1. Kebebasan beropini pegawai, selama masih sesuai prosedur yang berlaku

Dengan memberikan kesempatan pegawai untuk beropini, secara tidak langsung pegawai akan merasa dihargai. Sebab opini mereka dianggap penting oleh tempatnya bekerja. Hal ini juga akan mendorong perasaan terikat dengan tempat bekerja, sebab mereka turut dilibatkan dalam proses diskusi pengambilan keputusan.

2. Memberikan surat apresiasi untuk rekan kerja atas kinerja yang dilakukan sekali dalam sebulan

Pemberian apresiasi merupakan unsur penting terkait peningkatan produktivitas pegawai.Dengan memberikan apresiasi, pegawai akan merasa dihargai karena kinerjanya ternyata dinilai bermanfaat bagi orang lain.

Ada beberapa cara dalam menunjukkan apresiasi kepada rekan kerja. Salah satunya adalah word of affirmation melalui surat apresiasi. Jadi, setiap satu bulan sekali, rekan kerja memberikan surat apresiasi secara anonim kepada rekan kerja yang lain. Tidak perlu kata-kata yang panjang, cukup kata-kata semacam:

“Terima kasih sudah membantu menyelesaikan laporan bulanan kemarin, kinerjamu membantu kemudahan dalam penyelesaian”.

Atau

Terima kasih sudah sabar dalam melayani orang-orang yang tersulut emosi. Aku merasa terbantu“.

3. Acara Outbond Bersama untuk ikatan antar rekan kerja

Agenda outbond merupakan salah satu ide menarik untuk membangun ikatan antar rekan kerja. Sebab, ketika terjun di outbond, dibutuhkan kerjasama dan kekompakan dalam mencapai tujuan tertentu. Pada agenda ini juga bisa dijadikan ajang mengenal pegawai yang sebelumnya masih malu-malu untuk bergabung.

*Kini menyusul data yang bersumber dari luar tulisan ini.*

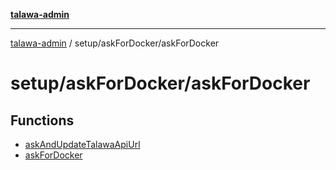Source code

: [**talawa-admin**](../../../README.md)

***

[talawa-admin](../../../modules.md) / setup/askForDocker/askForDocker

# setup/askForDocker/askForDocker

## Functions

- [askAndUpdateTalawaApiUrl](functions/askAndUpdateTalawaApiUrl.md)
- [askForDocker](functions/askForDocker.md)
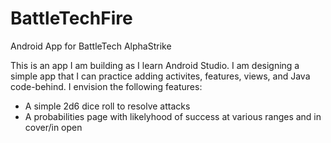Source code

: # BattleTechFire
Android App for BattleTech AlphaStrike

This is an app I am building as I learn Android Studio.  I am designing a simple app that I can
practice adding activites, features, views, and Java code-behind.  I envision the following features:

- A simple 2d6 dice roll to resolve attacks
- A probabilities page with likelyhood of success at various ranges and in cover/in open
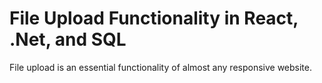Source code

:# File Upload Functionality in React, .Net, and SQL

File upload is an essential functionality of almost any responsive website. 
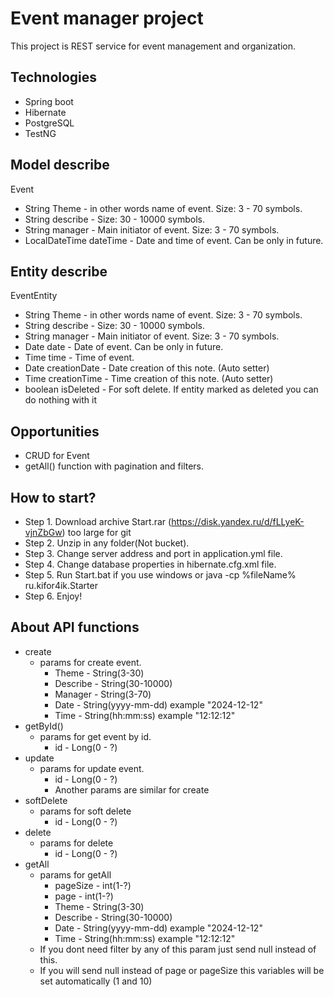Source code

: Event manager project
===
This project is REST service for event management and organization.

Technologies
---
* Spring boot
* Hibernate
* PostgreSQL
* TestNG

Model describe
---
Event
* String Theme - in other words name of event. Size: 3 - 70 symbols.
* String describe - Size: 30 - 10000 symbols.
* String manager - Main initiator of event. Size: 3 - 70 symbols.
* LocalDateTime dateTime - Date and time of event. Can be only in future. 

Entity describe
---
EventEntity
* String Theme - in other words name of event. Size: 3 - 70 symbols.
* String describe - Size: 30 - 10000 symbols.
* String manager - Main initiator of event. Size: 3 - 70 symbols.
* Date date - Date of event. Can be only in future.
* Time time - Time of event.
* Date creationDate - Date creation of this note. (Auto setter)
* Time creationTime - Time creation of this note. (Auto setter)
* boolean isDeleted - For soft delete. If entity marked as deleted you can do nothing with it

Opportunities
---
* CRUD for Event
* getAll() function with pagination and filters.

 How to start?
---
+ Step 1. Download archive Start.rar (https://disk.yandex.ru/d/fLLyeK-vjnZbGw) too large for git
+ Step 2. Unzip in any folder(Not bucket).
+ Step 3. Change server address and port in application.yml file.
+ Step 4. Change database properties in hibernate.cfg.xml file.
+ Step 5. Run Start.bat if you use windows or java -cp %fileName% ru.kifor4ik.Starter
+ Step 6. Enjoy!

About API functions
---
+ create
  + params for create event.
    + Theme - String(3-30)
    + Describe - String(30-10000)
    + Manager - String(3-70)
    + Date - String(yyyy-mm-dd) example "2024-12-12"
    + Time - String(hh:mm:ss) example "12:12:12"
+ getById()
  + params for get event by id.
    + id - Long(0 - ?)
+ update 
  + params for update event.
    + id - Long(0 - ?)
    + Another params are similar for create
+ softDelete
  + params for soft delete
    + id - Long(0 - ?)
+ delete
  + params for delete
    + id - Long(0 - ?)
+ getAll
  + params for getAll
    + pageSize - int(1-?)
    + page - int(1-?)
    + Theme - String(3-30)
    + Describe - String(30-10000)
    + Date - String(yyyy-mm-dd) example "2024-12-12"
    + Time - String(hh:mm:ss) example "12:12:12"
  + If you dont need filter by any of this param just send null instead of this.
  + If you will send null instead of page or pageSize this variables will be set automatically (1 and 10)
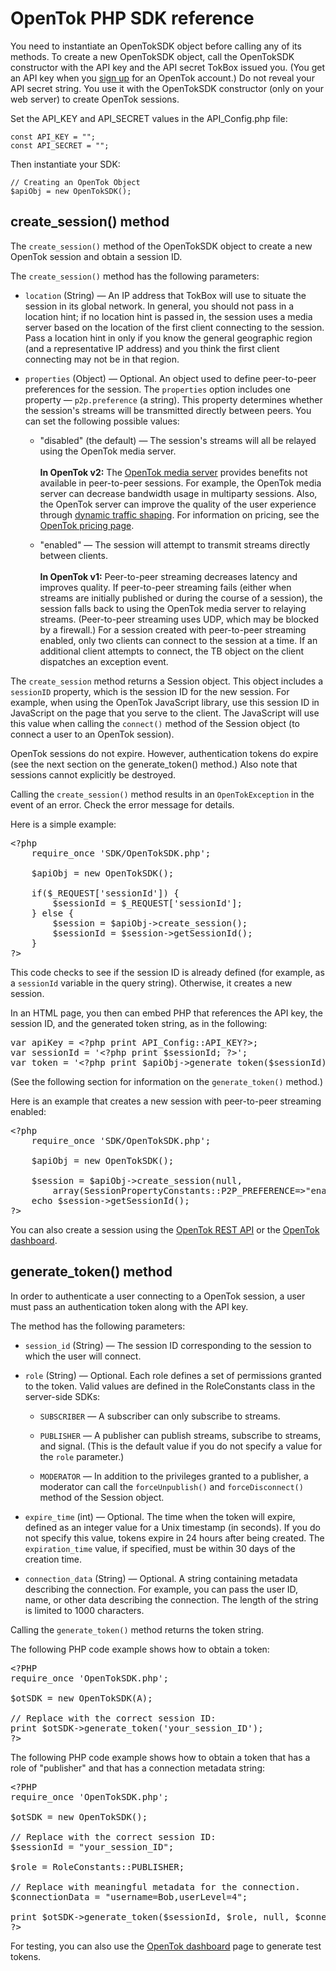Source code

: OpenTok PHP SDK reference
=========================

You need to instantiate an OpenTokSDK object before calling any of its methods.
To create a new OpenTokSDK object, call the OpenTokSDK constructor with the API key
and the API secret TokBox issued you. (You get an API key when you
<a href="https://dashboard.tokbox.com/users/sign_in">sign up</a> for an OpenTok account.) Do not reveal
your API secret string. You use it with the OpenTokSDK constructor (only on your web
server) to create OpenTok sessions.

Set the API\_KEY and API\_SECRET values in the API_Config.php file:

    const API_KEY = "";
    const API_SECRET = "";

Then instantiate your SDK:

    // Creating an OpenTok Object
    $apiObj = new OpenTokSDK();


create_session() method
-----------------------
The `create_session()` method of the OpenTokSDK object to create a new OpenTok
session and obtain a session ID.

The `create_session()` method has the following parameters:

* `location` (String) &mdash; An IP address that TokBox will use to situate the session in its global network.
  In general, you should not pass in a location hint; if no location hint is passed in, the session uses a media server
based on the location of the first client connecting to the session. Pass a location hint in only if you know the general
geographic region (and a representative IP address) and you think the first client connecting may not be in that region.

* `properties` (Object) &mdash; Optional. An object used to define
peer-to-peer preferences for the session. The `properties` option includes one property &mdash;
`p2p.preference` (a string). This property determines whether the session's streams will
be transmitted directly between peers. You can set the following possible values:

  * "disabled" (the default) &mdash; The session's streams will all be relayed using the OpenTok media server.
    <br><br>
    **In OpenTok v2:** The <a href="http://www.tokbox.com/blog/mantis-next-generation-cloud-technology-for-webrtc/">OpenTok
media server</a> provides benefits not available in peer-to-peer sessions. For example, the OpenTok media server can
decrease bandwidth usage in multiparty sessions. Also, the OpenTok server can improve the quality of the user experience
through <a href="http://www.tokbox.com/blog/quality-of-experience-and-traffic-shaping-the-next-step-with-mantis/">dynamic
traffic shaping</a>. For information on pricing, see the <a href="http://www.tokbox.com/pricing">OpenTok pricing page</a>.

  * "enabled" &mdash; The session will attempt to transmit streams directly between clients.
    <br><br>
    **In OpenTok v1:** Peer-to-peer streaming decreases latency and improves quality. If peer-to-peer streaming
fails (either when streams are initially published or during the course of a session), the session falls back to using
the OpenTok media server to relaying streams. (Peer-to-peer streaming uses UDP, which may be blocked by a firewall.)
For a session created with peer-to-peer streaming enabled, only two clients can connect to the session at a time.
If an additional client attempts to connect, the TB object on the client dispatches an exception event.


The `create_session` method returns a Session object. This
object includes a `sessionID` property, which is the session ID for the
new session. For example, when using the OpenTok JavaScript library, use this
session ID in JavaScript on the page that you serve to the client.
The JavaScript will use this value when calling the `connect()`
method of the Session object (to connect a user to an OpenTok session).

OpenTok sessions do not expire. However, authentication tokens do expire (see the next section on the
generate_token() method.) Also note that sessions cannot explicitly be destroyed.

Calling the `create_session()` method results in an `OpenTokException`
in the event of an error. Check the error message for details.

Here is a simple example:

<pre>
&lt;?php
    require_once 'SDK/OpenTokSDK.php';

    $apiObj = new OpenTokSDK();

    if($_REQUEST['sessionId']) {
        $sessionId = $_REQUEST['sessionId'];
    } else {
        $session = $apiObj-&gt;create_session();
        $sessionId = $session-&gt;getSessionId();
    }
?&gt;
</pre>

This code checks to see if the session ID is already defined (for example, as a `sessionId` variable in
the query string). Otherwise, it creates a new session.

In an HTML page, you then can embed PHP that references the API key, the session ID,
and the generated token string, as in the following:

<pre>
var apiKey = &lt;?php print API_Config::API_KEY?&gt;;
var sessionId = '&lt;?php print $sessionId; ?&gt;';
var token = '&lt;?php print $apiObj-&gt;generate_token($sessionId); ?&gt;';
</pre>

(See the following section for information on the `generate_token()` method.)


Here is an example that creates a new session with peer-to-peer streaming enabled:

<pre>
&lt;?php
    require_once 'SDK/OpenTokSDK.php';

    $apiObj = new OpenTokSDK();

    $session = $apiObj->create_session(null,
        array(SessionPropertyConstants::P2P_PREFERENCE=&gt;"enabled"));
    echo $session->getSessionId();
?&gt;
</pre>

You can also create a session using the <a href="http://www.tokbox.com/opentok/api/#session_id_production">OpenTok
REST API</a> or the <a href="https://dashboard.tokbox.com/projects">OpenTok dashboard</a>.


generate_token() method
-----------------------

In order to authenticate a user connecting to a OpenTok
session, a user must pass an authentication token along with the API key.

The method has the following parameters:

* `session_id` (String) &mdash; The session ID corresponding to the session to which the user will connect.

* `role` (String) &mdash; Optional. Each role defines a set of permissions granted to the token.
Valid values are defined in the RoleConstants class in the server-side SDKs:

  * `SUBSCRIBER` &mdash; A subscriber can only subscribe to streams.</li>
  
  * `PUBLISHER` &mdash; A publisher can publish streams, subscribe to streams, and signal.
    (This is the default value if you do not specify a value for the `role` parameter.)</li>
   
  * `MODERATOR` &mdash; In addition to the privileges granted to a publisher, a moderator
    can call the `forceUnpublish()` and `forceDisconnect()` method of the
    Session object.</li>

* `expire_time` (int) &mdash; Optional. The time when the token
will expire, defined as an integer value for a Unix timestamp (in seconds).
If you do not specify this value, tokens expire in 24 hours after being created.
The `expiration_time` value, if specified, must be within 30 days
of the creation time.

* `connection_data` (String) &mdash; Optional. A string containing metadata describing the connection.
For example, you can pass the user ID, name, or other data describing the connection.
The length of the string is limited to 1000 characters.

Calling the `generate_token()` method returns the token string.

The following PHP code example shows how to obtain a token:

<pre>
&lt;?PHP
require_once 'OpenTokSDK.php';

$otSDK = new OpenTokSDK(A);

// Replace with the correct session ID:
print $otSDK-&gt;generate_token('your_session_ID');
?&gt;
</pre>

The following PHP code example shows how to obtain a token that has a role of "publisher" and that has
a connection metadata string:

<pre>
&lt;?PHP
require_once 'OpenTokSDK.php';

$otSDK = new OpenTokSDK();

// Replace with the correct session ID:
$sessionId = "your_session_ID";

$role = RoleConstants::PUBLISHER;

// Replace with meaningful metadata for the connection.
$connectionData = "username=Bob,userLevel=4";

print $otSDK-&gt;generate_token($sessionId, $role, null, $connectionData);
?&gt;
</pre>

For testing, you can also use the <a href="https://dashboard.tokbox.com/projects">OpenTok dashboard</a>
page to generate test tokens.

Akan tetapi perlu diperhatikan, untuk tidak menjadikan outbond sebagai sarana kompetisi antar tim. Selain itu, outbond yang dilakukan harus memiliki konsep yang sejalur dengan nilai ASN yang dipegang yakni BerAKHLAK (Berorientasi Pelayanan, Akuntabel, Kompeten, Harmonis, Loyal, Adaptif, dan Kolaboratif).

Dengan demikian, dapat disimpulkan bahwa budaya kerja atau lingkungan kerja non-fisik sebenarnya adalah sesuatu yang kualitasnya tidak bisa diukur secara angka. Akan tetapi, lingkungan kerja non-fisik memiliki pengaruh yang krusial terhadap stabilitas kinerja pegawai, dalam hal ini ASN.

Sebagai seorang pelayan publik, sudah seharusnya ASN mulai mengembangkan lingkungan kerja non-fisik yang lebih disesuaikan dengan karakter pegawainya. Bukan berarti sistem budaya kerja sekarang itu buruk, tapi yang perlu diingat, dunia ini juga mengalami perkembangan pada aspek-aspek tertentu secara dinamis. Sehingga, perlu adanya evaluasi sistem yang lebih disesuaikan dengan perkembangan zaman.